Pitáyovai. Cuando hacemos un alto para descansar y cabeceo un breve sueño, aparecen las imágenes de sus huellas sobre el cieno. Entonces despierto agitado, frío de sudor. ¿Será posible que no tengan dedos en los pies? Quizá sea un truco que logran mediante algún instrumento fabricado por ellos.
El mataco Tobías nos abandonó apenas pisamos tierras conocidas.
Cancio y yo somos los únicos sobrevivientes del grupo. En nuestros corazones no existe la menor duda de que los demás han perecido y de que no pudimos hacer nada por ayudarlos. Nadie habría podido. Sin embargo, nos sentimos culpables, como si los hubiéramos abandonado. Debo convencerme: la única culpable es la selva, murieron víctimas de un fenómeno natural. Los pitáyovai son un fenómeno natural en este mundo, tan natural como un terremoto o un huracán.

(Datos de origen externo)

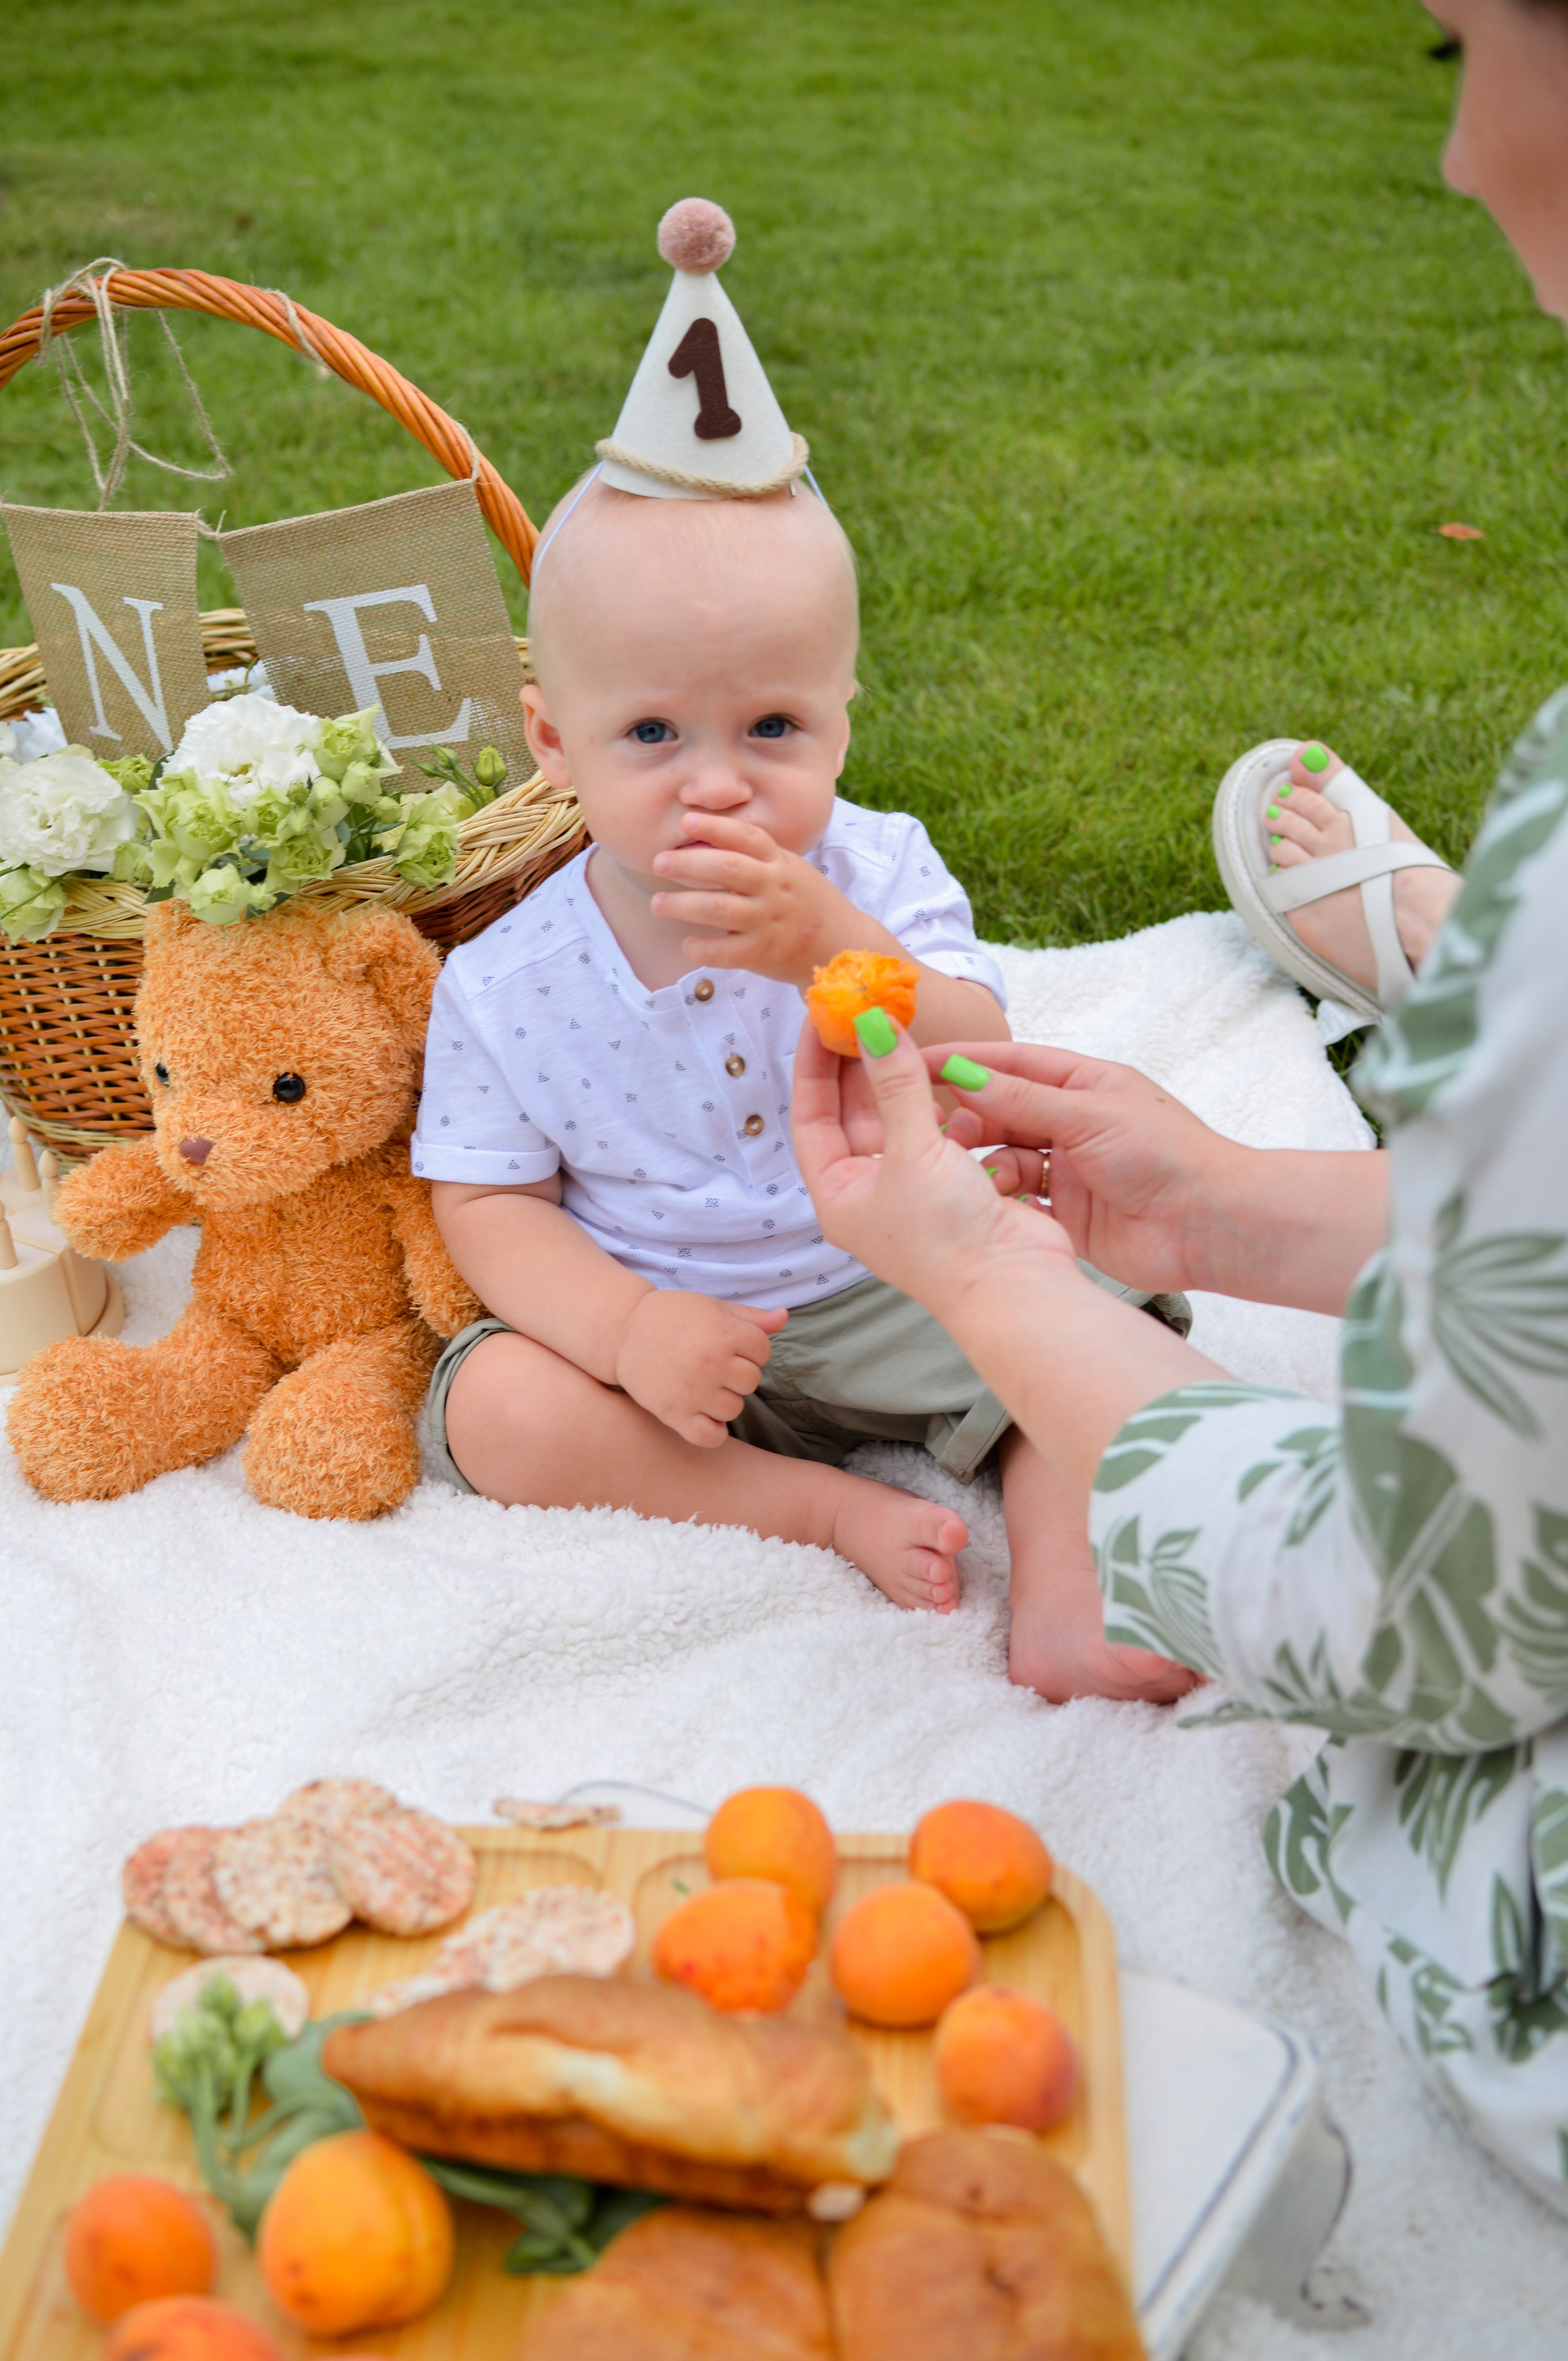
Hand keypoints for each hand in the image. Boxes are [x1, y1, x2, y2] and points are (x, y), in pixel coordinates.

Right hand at [613, 1288, 786, 1446]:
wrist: (624, 1330)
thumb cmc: (674, 1316)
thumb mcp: (713, 1308)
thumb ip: (751, 1317)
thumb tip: (783, 1317)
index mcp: (724, 1333)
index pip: (763, 1351)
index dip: (750, 1347)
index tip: (729, 1344)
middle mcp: (712, 1363)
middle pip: (751, 1381)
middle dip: (737, 1373)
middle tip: (712, 1364)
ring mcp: (694, 1392)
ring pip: (734, 1409)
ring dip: (724, 1400)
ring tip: (703, 1385)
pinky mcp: (674, 1414)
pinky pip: (710, 1437)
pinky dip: (713, 1432)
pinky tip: (704, 1416)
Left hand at [650, 812, 857, 984]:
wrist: (842, 946)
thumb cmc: (808, 905)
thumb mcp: (791, 870)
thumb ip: (758, 858)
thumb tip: (706, 842)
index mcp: (781, 864)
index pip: (748, 836)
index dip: (715, 826)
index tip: (686, 820)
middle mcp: (775, 889)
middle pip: (727, 867)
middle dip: (688, 863)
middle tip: (659, 862)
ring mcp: (769, 922)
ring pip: (719, 908)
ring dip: (682, 904)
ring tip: (657, 903)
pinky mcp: (764, 954)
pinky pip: (724, 952)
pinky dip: (700, 948)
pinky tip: (688, 944)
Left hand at [790, 1020, 1082, 1318]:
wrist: (1016, 1286)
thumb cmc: (948, 1238)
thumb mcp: (914, 1151)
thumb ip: (895, 1084)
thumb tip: (873, 1026)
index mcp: (839, 1194)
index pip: (811, 1117)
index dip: (813, 1066)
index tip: (821, 1019)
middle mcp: (870, 1191)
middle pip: (852, 1113)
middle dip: (857, 1063)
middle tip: (862, 1010)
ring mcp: (913, 1188)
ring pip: (897, 1117)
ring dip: (897, 1075)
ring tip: (898, 1026)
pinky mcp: (954, 1183)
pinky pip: (936, 1130)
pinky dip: (936, 1099)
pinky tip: (939, 1066)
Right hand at [930, 1041, 1240, 1295]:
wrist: (1209, 1226)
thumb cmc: (1166, 1155)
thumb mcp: (1089, 1115)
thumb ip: (1024, 1100)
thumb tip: (965, 1075)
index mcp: (1084, 1084)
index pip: (1012, 1064)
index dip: (965, 1061)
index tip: (917, 1061)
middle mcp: (1073, 1123)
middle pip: (1003, 1112)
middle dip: (968, 1118)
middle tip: (936, 1131)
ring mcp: (1069, 1169)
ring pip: (1006, 1157)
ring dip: (985, 1162)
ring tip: (966, 1172)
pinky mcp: (1067, 1212)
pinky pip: (1019, 1200)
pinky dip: (1001, 1200)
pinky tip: (987, 1203)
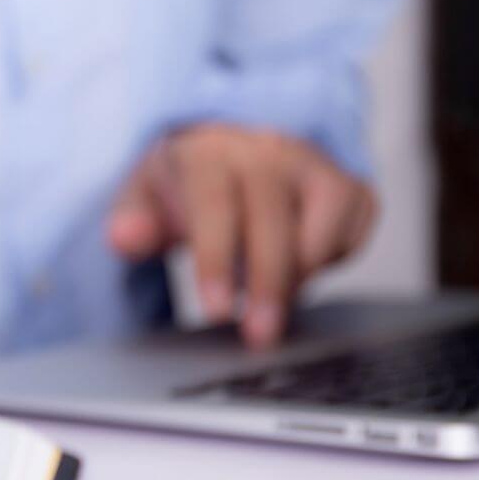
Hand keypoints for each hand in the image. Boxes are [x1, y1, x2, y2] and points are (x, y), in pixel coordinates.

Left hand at [108, 124, 376, 346]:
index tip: (217, 310)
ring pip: (327, 226)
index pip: (216, 205)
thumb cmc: (188, 181)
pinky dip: (331, 261)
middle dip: (269, 285)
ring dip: (302, 274)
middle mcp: (269, 151)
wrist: (230, 144)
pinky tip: (296, 269)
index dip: (217, 260)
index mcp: (212, 152)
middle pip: (275, 221)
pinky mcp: (352, 186)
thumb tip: (123, 237)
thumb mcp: (145, 196)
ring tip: (268, 299)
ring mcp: (316, 166)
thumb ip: (131, 220)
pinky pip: (355, 233)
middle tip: (258, 335)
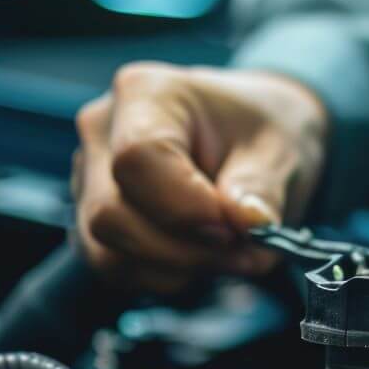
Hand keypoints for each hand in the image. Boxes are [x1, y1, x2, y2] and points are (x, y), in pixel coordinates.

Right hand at [73, 62, 328, 293]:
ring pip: (108, 251)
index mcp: (146, 94)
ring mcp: (88, 177)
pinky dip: (164, 275)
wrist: (250, 132)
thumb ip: (262, 189)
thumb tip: (250, 226)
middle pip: (112, 215)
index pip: (136, 158)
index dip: (184, 208)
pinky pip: (113, 266)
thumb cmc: (259, 128)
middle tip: (245, 248)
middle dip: (185, 250)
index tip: (234, 228)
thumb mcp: (280, 148)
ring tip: (229, 251)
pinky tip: (201, 255)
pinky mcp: (91, 218)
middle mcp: (102, 131)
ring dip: (177, 268)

Mientras toco el bulto del hacha de piedra en mi morral, pienso qué les diré a mis superiores: no me creerían si les cuento lo que ocurrió en realidad. Lo más sensato será referir que fuimos atacados por el enemigo y tuvimos tres bajas. El enemigo es algo simple de comprender durante la guerra. Pensarán sin duda que digo la verdad.